___ SUPPLIED INFORMATION ___
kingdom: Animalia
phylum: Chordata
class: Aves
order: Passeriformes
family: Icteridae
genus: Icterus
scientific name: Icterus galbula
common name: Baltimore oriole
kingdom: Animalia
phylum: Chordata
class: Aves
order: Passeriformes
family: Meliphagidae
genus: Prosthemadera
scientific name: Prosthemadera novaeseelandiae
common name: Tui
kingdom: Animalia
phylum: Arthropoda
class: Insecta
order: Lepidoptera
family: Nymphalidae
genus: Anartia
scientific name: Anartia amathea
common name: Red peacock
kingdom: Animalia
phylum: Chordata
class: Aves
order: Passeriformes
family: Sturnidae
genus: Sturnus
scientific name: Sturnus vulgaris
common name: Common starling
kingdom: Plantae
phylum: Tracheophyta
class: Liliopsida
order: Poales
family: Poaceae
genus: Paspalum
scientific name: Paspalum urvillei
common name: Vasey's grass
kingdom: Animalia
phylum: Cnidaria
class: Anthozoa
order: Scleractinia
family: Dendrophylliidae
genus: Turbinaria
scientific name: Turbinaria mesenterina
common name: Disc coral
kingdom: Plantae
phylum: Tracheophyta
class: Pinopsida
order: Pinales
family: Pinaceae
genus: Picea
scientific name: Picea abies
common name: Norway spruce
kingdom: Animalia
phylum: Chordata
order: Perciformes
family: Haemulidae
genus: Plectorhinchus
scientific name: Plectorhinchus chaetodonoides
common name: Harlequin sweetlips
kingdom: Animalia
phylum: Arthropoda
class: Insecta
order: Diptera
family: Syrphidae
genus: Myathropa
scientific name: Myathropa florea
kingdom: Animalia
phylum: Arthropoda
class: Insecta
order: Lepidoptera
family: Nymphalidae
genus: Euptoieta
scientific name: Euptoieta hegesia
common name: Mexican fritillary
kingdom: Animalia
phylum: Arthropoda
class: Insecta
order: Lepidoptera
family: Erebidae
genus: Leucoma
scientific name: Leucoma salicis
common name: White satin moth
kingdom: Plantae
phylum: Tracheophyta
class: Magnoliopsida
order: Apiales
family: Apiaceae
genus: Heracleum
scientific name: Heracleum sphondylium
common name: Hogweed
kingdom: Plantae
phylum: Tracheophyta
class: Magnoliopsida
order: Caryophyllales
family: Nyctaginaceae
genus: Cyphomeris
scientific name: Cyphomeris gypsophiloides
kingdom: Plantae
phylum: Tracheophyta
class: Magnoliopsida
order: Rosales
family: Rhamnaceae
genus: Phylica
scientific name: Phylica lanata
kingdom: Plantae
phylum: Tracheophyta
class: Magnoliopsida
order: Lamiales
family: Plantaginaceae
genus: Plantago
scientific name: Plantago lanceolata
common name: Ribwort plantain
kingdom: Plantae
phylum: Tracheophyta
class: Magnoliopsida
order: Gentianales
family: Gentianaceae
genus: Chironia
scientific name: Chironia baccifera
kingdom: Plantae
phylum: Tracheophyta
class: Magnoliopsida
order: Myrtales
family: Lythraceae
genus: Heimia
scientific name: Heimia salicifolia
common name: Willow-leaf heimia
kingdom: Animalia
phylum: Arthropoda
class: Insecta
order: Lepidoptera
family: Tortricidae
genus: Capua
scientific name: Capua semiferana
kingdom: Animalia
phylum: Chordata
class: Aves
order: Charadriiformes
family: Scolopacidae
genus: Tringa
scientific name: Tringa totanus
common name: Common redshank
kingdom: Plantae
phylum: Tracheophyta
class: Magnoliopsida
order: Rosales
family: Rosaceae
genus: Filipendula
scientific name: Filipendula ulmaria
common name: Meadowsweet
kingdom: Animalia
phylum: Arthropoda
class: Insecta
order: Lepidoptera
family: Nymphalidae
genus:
___
-- EXERCISE TASK --
Edit the part of the records that opens with the line containing "common name: Norway spruce" and closes with the line containing "genus: Euptoieta", changing "phylum" to "division" and leaving everything else as it is. Return only those lines.

-- WRITTEN ANSWER --
common name: Norway spruce
kingdom: Animalia
division: Chordata
order: Perciformes
family: Haemulidae
genus: Plectorhinchus
scientific name: Plectorhinchus chaetodonoides
common name: Harlequin sweetlips
kingdom: Animalia
division: Arthropoda
class: Insecta
order: Diptera
family: Syrphidae
genus: Myathropa
scientific name: Myathropa florea
kingdom: Animalia
division: Arthropoda
class: Insecta
order: Lepidoptera
family: Nymphalidae
genus: Euptoieta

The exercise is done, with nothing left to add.